Развернувшись, я покидала остаток вещей в сумку, закинув ее на локоть, повернулась и сделала шаг к нему, выставив вперед палец.
— Запомни, Карельский, я тебя не боюсь. Попытаешься навредить Стасу, обещаю, я тебя убью.
Его взгляд потяжелел, но это была единственная реакция на мои последние слова. Обогнув мужчину, я вышла из комнаты, быстро обувшись, покинула квартиру, Арсений не появился. Вот и отлично.
Дойдя до остановки, я вызвала такси. Сил не было трястись в общественном транспорте. Через тридцать минут входила в свою квартиру. Кинув на пол сумку и закрыв дверь, вздохнула, прикрывая глаза. Я все сделала правильно, сомнений быть не может. Но где-то глубоко внутри терзал червячок сомнения: он ведь хотел поговорить… О чем? И так все понятно… Или нет? Я почти зарычала, понимая: теперь эта мысль будет постоянно разрывать меня на части.

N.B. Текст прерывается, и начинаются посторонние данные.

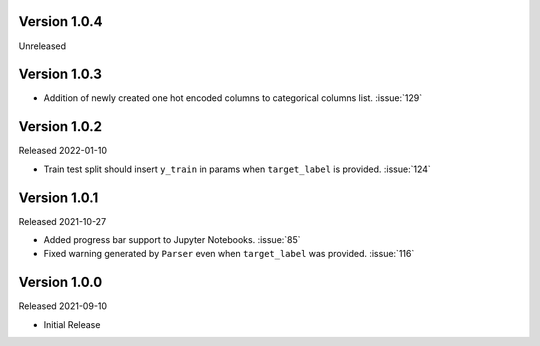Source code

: Version 1.0.4
-------------

Unreleased

Version 1.0.3
-------------

- Addition of newly created one hot encoded columns to categorical columns list. :issue:`129`

Version 1.0.2
-------------

Released 2022-01-10

- Train test split should insert ``y_train`` in params when ``target_label`` is provided. :issue:`124`

Version 1.0.1
-------------

Released 2021-10-27

- Added progress bar support to Jupyter Notebooks. :issue:`85`
- Fixed warning generated by ``Parser`` even when ``target_label`` was provided. :issue:`116`

Version 1.0.0
-------------

Released 2021-09-10

- Initial Release
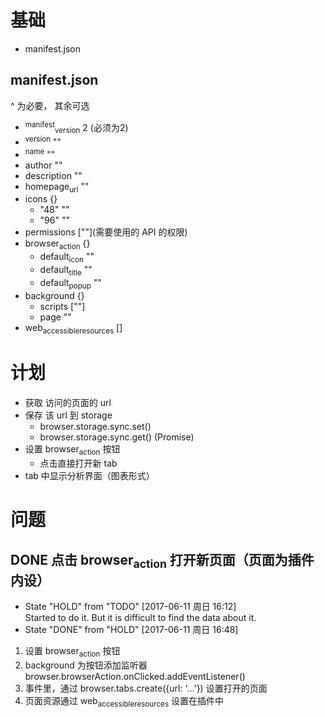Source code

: * 基础
  - manifest.json
** manifest.json
   ^ 为必要， 其余可选
  - ^manifest_version 2 (必须为2)
  - ^version ""
  - ^name ""
  - author ""
  - description ""
  - homepage_url ""
  - icons {}
    - "48" ""
    - "96" ""
  - permissions [""](需要使用的 API 的权限)
  - browser_action {}
    - default_icon ""
    - default_title ""
    - default_popup ""
  - background {}
    - scripts [""]
    - page ""
  - web_accessible_resources []

* 计划
  - 获取 访问的页面的 url
  - 保存 该 url 到 storage
    - browser.storage.sync.set()
    - browser.storage.sync.get() (Promise)
  - 设置 browser_action 按钮
    - 点击直接打开新 tab
  - tab 中显示分析界面（图表形式）

* 问题
** DONE 点击 browser_action 打开新页面（页面为插件内设）
   CLOSED: [2017-06-11 周日 16:48]
   - State "HOLD"       from "TODO"       [2017-06-11 周日 16:12] \\
     Started to do it. But it is difficult to find the data about it.
   - State "DONE"       from "HOLD"       [2017-06-11 周日 16:48]

   1. 设置 browser_action 按钮
   2. background 为按钮添加监听器 browser.browserAction.onClicked.addEventListener()
   3. 事件里，通过 browser.tabs.create({url: '...'}) 设置打开的页面
   4. 页面资源通过 web_accessible_resources 设置在插件中
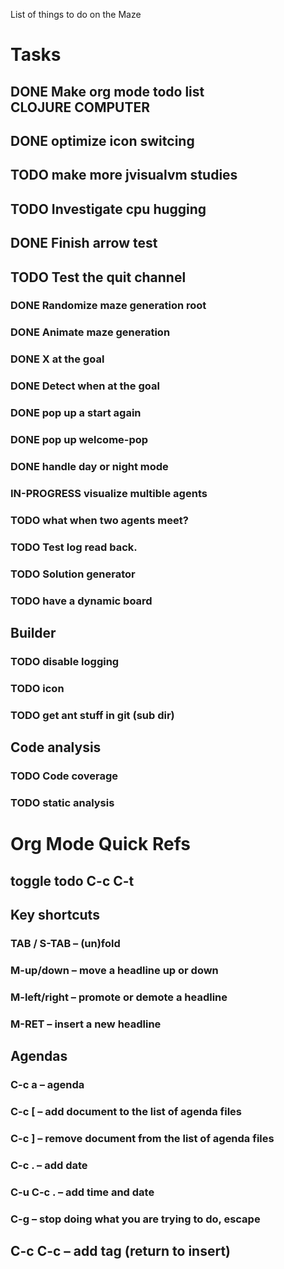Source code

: List of things to do on the Maze
#+TODO: TODO IN-PROGRESS WAITING DONE
#+TAGS: { @OFFICE(o) @HOME(h) } COMPUTER(c) PHONE(p) READING(r)

* Tasks
** DONE Make org mode todo list                            :CLOJURE:COMPUTER:
   CLOSED: <2013-08-07 Wed>
** DONE optimize icon switcing
** TODO make more jvisualvm  studies
** TODO Investigate cpu hugging
   SCHEDULED: <2013-08-08 Thu>

** DONE Finish arrow test
** TODO Test the quit channel

*** DONE Randomize maze generation root
*** DONE Animate maze generation
*** DONE X at the goal
*** DONE Detect when at the goal
*** DONE pop up a start again
*** DONE pop up welcome-pop
*** DONE handle day or night mode
*** IN-PROGRESS visualize multible agents
*** TODO what when two agents meet?
*** TODO Test log read back.
*** TODO Solution generator
*** TODO have a dynamic board

** Builder
*** TODO disable logging
*** TODO icon
*** TODO get ant stuff in git (sub dir)

** Code analysis
*** TODO Code coverage
*** TODO static analysis

* Org Mode Quick Refs
** toggle todo C-c C-t
** Key shortcuts
*** TAB / S-TAB – (un)fold
*** M-up/down – move a headline up or down
*** M-left/right – promote or demote a headline
*** M-RET – insert a new headline

** Agendas
*** C-c a – agenda
*** C-c [ – add document to the list of agenda files
*** C-c ] – remove document from the list of agenda files
*** C-c . – add date
*** C-u C-c . – add time and date
*** C-g – stop doing what you are trying to do, escape

** C-c C-c – add tag (return to insert)
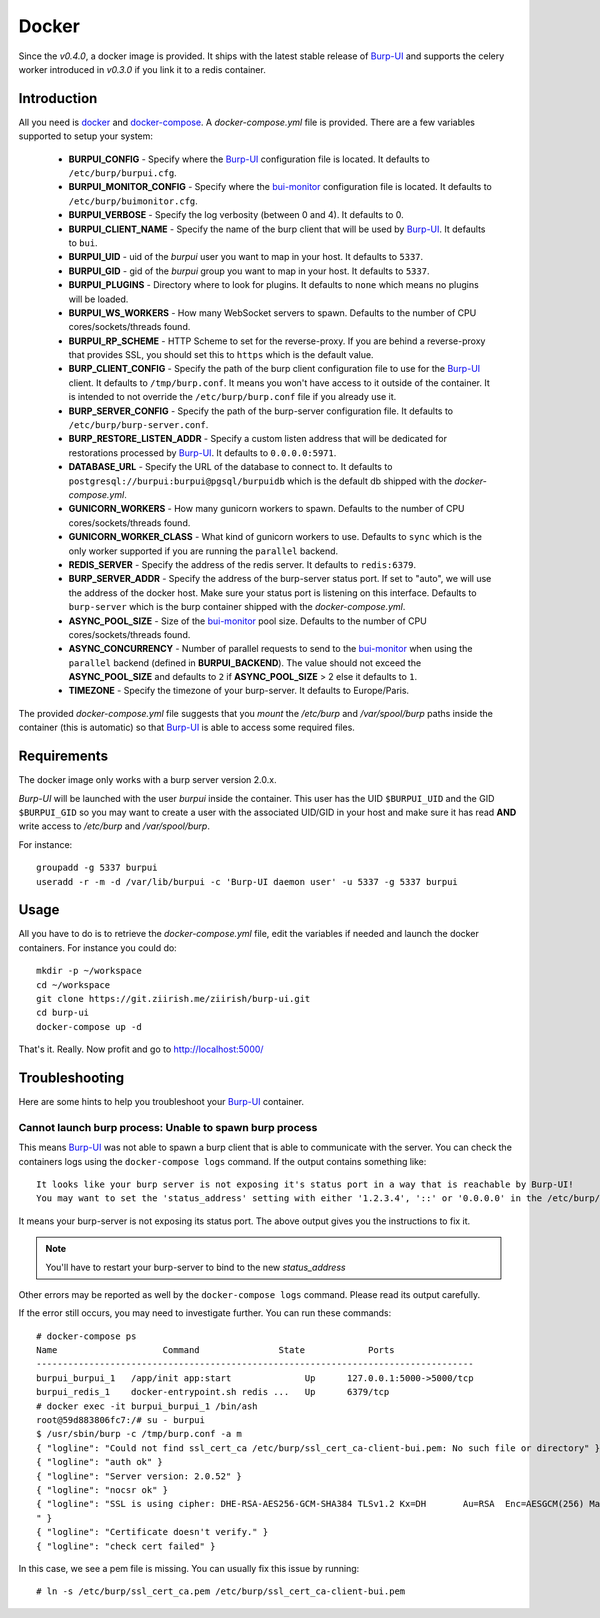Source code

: Docker
======

Since the *v0.4.0*, a docker image is provided. It ships with the latest stable
release of `Burp-UI`_ and supports the celery worker introduced in *v0.3.0* if
you link it to a redis container.

Introduction
------------

All you need is `docker`_ and `docker-compose`_. A *docker-compose.yml* file is
provided. There are a few variables supported to setup your system:


 - **BURPUI_CONFIG** - Specify where the `Burp-UI`_ configuration file is
   located. It defaults to ``/etc/burp/burpui.cfg``.
 - **BURPUI_MONITOR_CONFIG** - Specify where the `bui-monitor`_ configuration
   file is located. It defaults to ``/etc/burp/buimonitor.cfg``.
 - **BURPUI_VERBOSE** - Specify the log verbosity (between 0 and 4). It defaults
   to 0.
 - **BURPUI_CLIENT_NAME** - Specify the name of the burp client that will be
   used by `Burp-UI`_. It defaults to ``bui``.
 - **BURPUI_UID** - uid of the *burpui* user you want to map in your host. It
   defaults to ``5337``.
 - **BURPUI_GID** - gid of the *burpui* group you want to map in your host. It
   defaults to ``5337``.
 - **BURPUI_PLUGINS** - Directory where to look for plugins. It defaults to
   ``none`` which means no plugins will be loaded.
 - **BURPUI_WS_WORKERS** - How many WebSocket servers to spawn. Defaults to the
   number of CPU cores/sockets/threads found.
 - **BURPUI_RP_SCHEME** - HTTP Scheme to set for the reverse-proxy. If you are
   behind a reverse-proxy that provides SSL, you should set this to ``https``
   which is the default value.
 - **BURP_CLIENT_CONFIG** - Specify the path of the burp client configuration
   file to use for the `Burp-UI`_ client. It defaults to ``/tmp/burp.conf``. It
   means you won't have access to it outside of the container. It is intended
   to not override the ``/etc/burp/burp.conf`` file if you already use it.
 - **BURP_SERVER_CONFIG** - Specify the path of the burp-server configuration
   file. It defaults to ``/etc/burp/burp-server.conf``.
 - **BURP_RESTORE_LISTEN_ADDR** - Specify a custom listen address that will be
   dedicated for restorations processed by `Burp-UI`_. It defaults to
   ``0.0.0.0:5971``.
 - **DATABASE_URL** - Specify the URL of the database to connect to. It defaults
   to ``postgresql://burpui:burpui@pgsql/burpuidb`` which is the default db
   shipped with the *docker-compose.yml*.
 - **GUNICORN_WORKERS** - How many gunicorn workers to spawn. Defaults to the
   number of CPU cores/sockets/threads found.
 - **GUNICORN_WORKER_CLASS** - What kind of gunicorn workers to use. Defaults to
   ``sync`` which is the only worker supported if you are running the
   ``parallel`` backend.
 - **REDIS_SERVER** - Specify the address of the redis server. It defaults to
   ``redis:6379``.
 - **BURP_SERVER_ADDR** - Specify the address of the burp-server status port.
   If set to "auto", we will use the address of the docker host.
   Make sure your status port is listening on this interface.
   Defaults to ``burp-server`` which is the burp container shipped with the
   *docker-compose.yml*.
 - **ASYNC_POOL_SIZE** - Size of the `bui-monitor`_ pool size. Defaults to the
   number of CPU cores/sockets/threads found.
 - **ASYNC_CONCURRENCY** - Number of parallel requests to send to the
   `bui-monitor`_ when using the ``parallel`` backend (defined in
   **BURPUI_BACKEND**). The value should not exceed the **ASYNC_POOL_SIZE** and
   defaults to ``2`` if **ASYNC_POOL_SIZE** > 2 else it defaults to ``1``.
 - **TIMEZONE** - Specify the timezone of your burp-server. It defaults to
   Europe/Paris.


The provided *docker-compose.yml* file suggests that you *mount* the */etc/burp*
and */var/spool/burp* paths inside the container (this is automatic) so that
`Burp-UI`_ is able to access some required files.

Requirements
------------

The docker image only works with a burp server version 2.0.x.

`Burp-UI` will be launched with the user *burpui* inside the container. This
user has the UID ``$BURPUI_UID`` and the GID ``$BURPUI_GID`` so you may want to
create a user with the associated UID/GID in your host and make sure it has read
**AND** write access to */etc/burp* and */var/spool/burp*.

For instance:

::

    groupadd -g 5337 burpui
    useradd -r -m -d /var/lib/burpui -c 'Burp-UI daemon user' -u 5337 -g 5337 burpui


Usage
-----

All you have to do is to retrieve the *docker-compose.yml* file, edit the
variables if needed and launch the docker containers.
For instance you could do:

::

    mkdir -p ~/workspace
    cd ~/workspace
    git clone https://git.ziirish.me/ziirish/burp-ui.git
    cd burp-ui
    docker-compose up -d


That's it. Really. Now profit and go to http://localhost:5000/

Troubleshooting
---------------

Here are some hints to help you troubleshoot your `Burp-UI`_ container.

Cannot launch burp process: Unable to spawn burp process
^^^^^^^^^^^^^^^^^^^^^^^^^^^^^^^^^^^^^^^^^^^^^^^^^^^^^^^^

This means `Burp-UI`_ was not able to spawn a burp client that is able to
communicate with the server. You can check the containers logs using the
``docker-compose logs`` command.
If the output contains something like:

::

    It looks like your burp server is not exposing it's status port in a way that is reachable by Burp-UI!
    You may want to set the 'status_address' setting with either '1.2.3.4', '::' or '0.0.0.0' in the /etc/burp/burp-server.conf file in order to make Burp-UI work


It means your burp-server is not exposing its status port. The above output
gives you the instructions to fix it.

.. note:: You'll have to restart your burp-server to bind to the new *status_address*


Other errors may be reported as well by the ``docker-compose logs`` command.
Please read its output carefully.


If the error still occurs, you may need to investigate further.
You can run these commands:

::

    # docker-compose ps
    Name                    Command               State            Ports
    -----------------------------------------------------------------------------------
    burpui_burpui_1   /app/init app:start              Up      127.0.0.1:5000->5000/tcp
    burpui_redis_1    docker-entrypoint.sh redis ...   Up      6379/tcp
    # docker exec -it burpui_burpui_1 /bin/ash
    root@59d883806fc7:/# su - burpui
    $ /usr/sbin/burp -c /tmp/burp.conf -a m
    { "logline": "Could not find ssl_cert_ca /etc/burp/ssl_cert_ca-client-bui.pem: No such file or directory" }
    { "logline": "auth ok" }
    { "logline": "Server version: 2.0.52" }
    { "logline": "nocsr ok" }
    { "logline": "SSL is using cipher: DHE-RSA-AES256-GCM-SHA384 TLSv1.2 Kx=DH       Au=RSA  Enc=AESGCM(256) Mac=AEAD
    " }
    { "logline": "Certificate doesn't verify." }
    { "logline": "check cert failed" }


In this case, we see a pem file is missing. You can usually fix this issue by
running:

::

    # ln -s /etc/burp/ssl_cert_ca.pem /etc/burp/ssl_cert_ca-client-bui.pem


.. _Burp-UI: https://git.ziirish.me/ziirish/burp-ui
.. _bui-monitor: buimonitor.html
.. _docker: https://docs.docker.com/engine/installation/linux/ubuntulinux/
.. _docker-compose: https://docs.docker.com/compose/install/
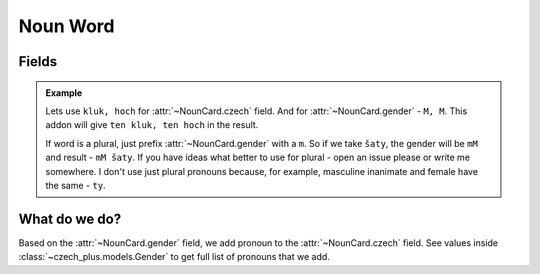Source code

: #########
Noun Word
#########

******
Fields
******

.. class:: NounCard

  .. attribute:: czech

    Word in Czech. Number of words here must be equal to number of words in
    :class:`~NounCard.gender` field.

  .. attribute:: gender

    Gender of the word. See :class:`~czech_plus.models.Gender` class for all
    possible values. Number of words here must be equal to number of words in
    :class:`~NounCard.czech` field.

  .. admonition:: Example

    Lets use ``kluk, hoch`` for :attr:`~NounCard.czech` field.
    And for :attr:`~NounCard.gender` - ``M, M``\ .
    This addon will give ``ten kluk, ten hoch`` in the result.

    If word is a plural, just prefix :attr:`~NounCard.gender` with a ``m``.
    So if we take ``šaty``, the gender will be ``mM`` and result - ``mM šaty``.
    If you have ideas what better to use for plural - open an issue please
    or write me somewhere. I don't use just plural pronouns because, for
    example, masculine inanimate and female have the same - ``ty``.


**************
What do we do?
**************

Based on the :attr:`~NounCard.gender` field, we add pronoun to the
:attr:`~NounCard.czech` field. See values inside
:class:`~czech_plus.models.Gender` to get full list of
pronouns that we add.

Я прошла в комнату и замерла. На месте старой кровати стояла новая, на ней лежал матрас, тоже новый. Немного похлопав глазами, я обошла предмет мебели, разглядывая. Ну ключи есть у Арсения, неужели он расстарался? Больше просто и некому. Я опустилась на кровать, уперев локти в колени, закрыла лицо руками.
Перед внутренним взглядом так и стояло его лицо, когда я на него кричала в комнате. Такое непроницаемое, с тяжелым взглядом. Ему все равно, все равно на мои слова. Они не имеют значения, отлетают от него пустым звуком. У него непробиваемая броня из жестокости и равнодушия. В конце концов, это он разрушил мою жизнь, только почему же так плохо сейчас мне?